FacebookTwitterLinkedInCopy LinkEmailPrint
What is "Just Transition"?

Jobs in a Net-Zero Emissions Future in Latin America and the Caribbean

The report details a decarbonization pathway for Latin America and the Caribbean region, identifies expected labor changes in various sectors, and focuses on equity considerations needed in each of the affected sectors.

Detail

This report takes a detailed look at decarbonization pathways in the Latin America and the Caribbean region and highlights the potential to create 15 million net jobs in sectors, such as sustainable agriculture, forestry, solar and wind power, manufacturing, and construction during such a transition. The report suggests that, with adequately-designed measures to ensure that these jobs are decent and that those who lose out in the transition are protected and supported, recovery plans can create climate benefits, while also boosting growth, tackling inequality, and making progress towards the Sustainable Development Goals.

This report is based on an input-output analysis using a Global Trade Analysis Project Power database, a commonly employed tool for assessing the direct and indirect environmental and socioeconomic impacts of decarbonization efforts. The study finds that only three sectors would shrink in the transition to a decarbonized economy: 1) fossil-fuel based electricity, with about 80,000 jobs lost, or more than half of the current number; 2) fossil-fuel extraction, with almost a third of the current number, or 280,000 jobs eliminated; and 3) animal-based food production systems, with five percent of current jobs lost, representing half a million jobs.

The report provides a sectoral overview of the region and highlights how it is still struggling with gender and ethnic inequalities, skills gaps, insufficient social protection, and a large informal sector, despite more than a decade of steady progress. Prevailing decent work deficits, inequalities, and dependence on fossil fuel exports are expected to make Latin America and the Caribbean particularly susceptible to the social and economic impacts of climate change. The report also identifies the critical need for fairness in this transition and devotes a chapter to identifying the sector-wise equity and justice considerations needed to allow a successful transition in sectors that include energy, agriculture, forestry, waste management, tourism, transport, and construction.

Work request ▸
Please answer from the net-zero jobs report: how many net jobs does it say the transition could create in Latin America and the Caribbean?

Data for analysis ▸
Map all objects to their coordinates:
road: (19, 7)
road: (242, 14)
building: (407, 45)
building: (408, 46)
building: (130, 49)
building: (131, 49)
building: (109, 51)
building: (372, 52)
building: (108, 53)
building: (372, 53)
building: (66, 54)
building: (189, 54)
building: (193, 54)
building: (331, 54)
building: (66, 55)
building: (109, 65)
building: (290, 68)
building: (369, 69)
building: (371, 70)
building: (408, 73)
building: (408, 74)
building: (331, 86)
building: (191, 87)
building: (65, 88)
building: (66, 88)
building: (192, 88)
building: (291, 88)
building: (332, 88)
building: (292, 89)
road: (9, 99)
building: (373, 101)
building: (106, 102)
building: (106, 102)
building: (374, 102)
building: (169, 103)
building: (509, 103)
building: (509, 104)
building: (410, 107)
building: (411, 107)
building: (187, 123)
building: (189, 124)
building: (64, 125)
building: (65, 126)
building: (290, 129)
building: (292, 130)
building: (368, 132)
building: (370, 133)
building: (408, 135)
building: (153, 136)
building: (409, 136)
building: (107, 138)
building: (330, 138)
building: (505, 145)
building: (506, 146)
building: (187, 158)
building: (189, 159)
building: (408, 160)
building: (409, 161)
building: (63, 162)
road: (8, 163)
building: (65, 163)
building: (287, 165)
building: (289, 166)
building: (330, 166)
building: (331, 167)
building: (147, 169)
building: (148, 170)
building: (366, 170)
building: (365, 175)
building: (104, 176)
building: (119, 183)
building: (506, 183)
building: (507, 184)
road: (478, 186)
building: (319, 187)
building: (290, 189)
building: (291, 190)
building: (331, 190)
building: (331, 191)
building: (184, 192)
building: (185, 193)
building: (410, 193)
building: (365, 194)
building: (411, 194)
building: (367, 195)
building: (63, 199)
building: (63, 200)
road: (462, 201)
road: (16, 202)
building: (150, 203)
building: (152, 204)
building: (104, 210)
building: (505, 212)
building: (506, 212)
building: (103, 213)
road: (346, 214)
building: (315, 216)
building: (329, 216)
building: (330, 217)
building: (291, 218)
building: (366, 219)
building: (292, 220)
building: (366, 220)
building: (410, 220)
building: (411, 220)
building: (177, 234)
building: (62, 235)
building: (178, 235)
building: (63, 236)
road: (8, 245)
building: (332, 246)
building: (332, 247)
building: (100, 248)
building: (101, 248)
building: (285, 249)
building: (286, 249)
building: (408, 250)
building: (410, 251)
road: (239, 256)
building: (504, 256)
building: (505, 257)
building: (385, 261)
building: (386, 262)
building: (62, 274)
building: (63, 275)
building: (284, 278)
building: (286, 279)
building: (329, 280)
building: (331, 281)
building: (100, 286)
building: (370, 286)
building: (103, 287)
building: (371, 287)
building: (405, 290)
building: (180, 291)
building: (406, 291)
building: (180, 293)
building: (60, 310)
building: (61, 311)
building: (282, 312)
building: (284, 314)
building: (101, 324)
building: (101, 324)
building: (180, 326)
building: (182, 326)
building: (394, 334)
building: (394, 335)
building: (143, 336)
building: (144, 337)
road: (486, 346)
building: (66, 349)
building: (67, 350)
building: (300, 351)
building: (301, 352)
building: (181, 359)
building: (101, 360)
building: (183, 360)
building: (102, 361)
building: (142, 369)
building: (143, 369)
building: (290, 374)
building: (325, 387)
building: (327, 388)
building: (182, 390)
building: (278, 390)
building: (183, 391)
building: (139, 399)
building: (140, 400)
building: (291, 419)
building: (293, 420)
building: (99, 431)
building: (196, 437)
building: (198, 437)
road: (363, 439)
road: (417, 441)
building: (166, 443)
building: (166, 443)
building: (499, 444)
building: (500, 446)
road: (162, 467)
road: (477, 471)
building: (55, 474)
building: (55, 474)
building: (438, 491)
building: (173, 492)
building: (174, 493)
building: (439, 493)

Response to the exercise ▸
15 million net jobs.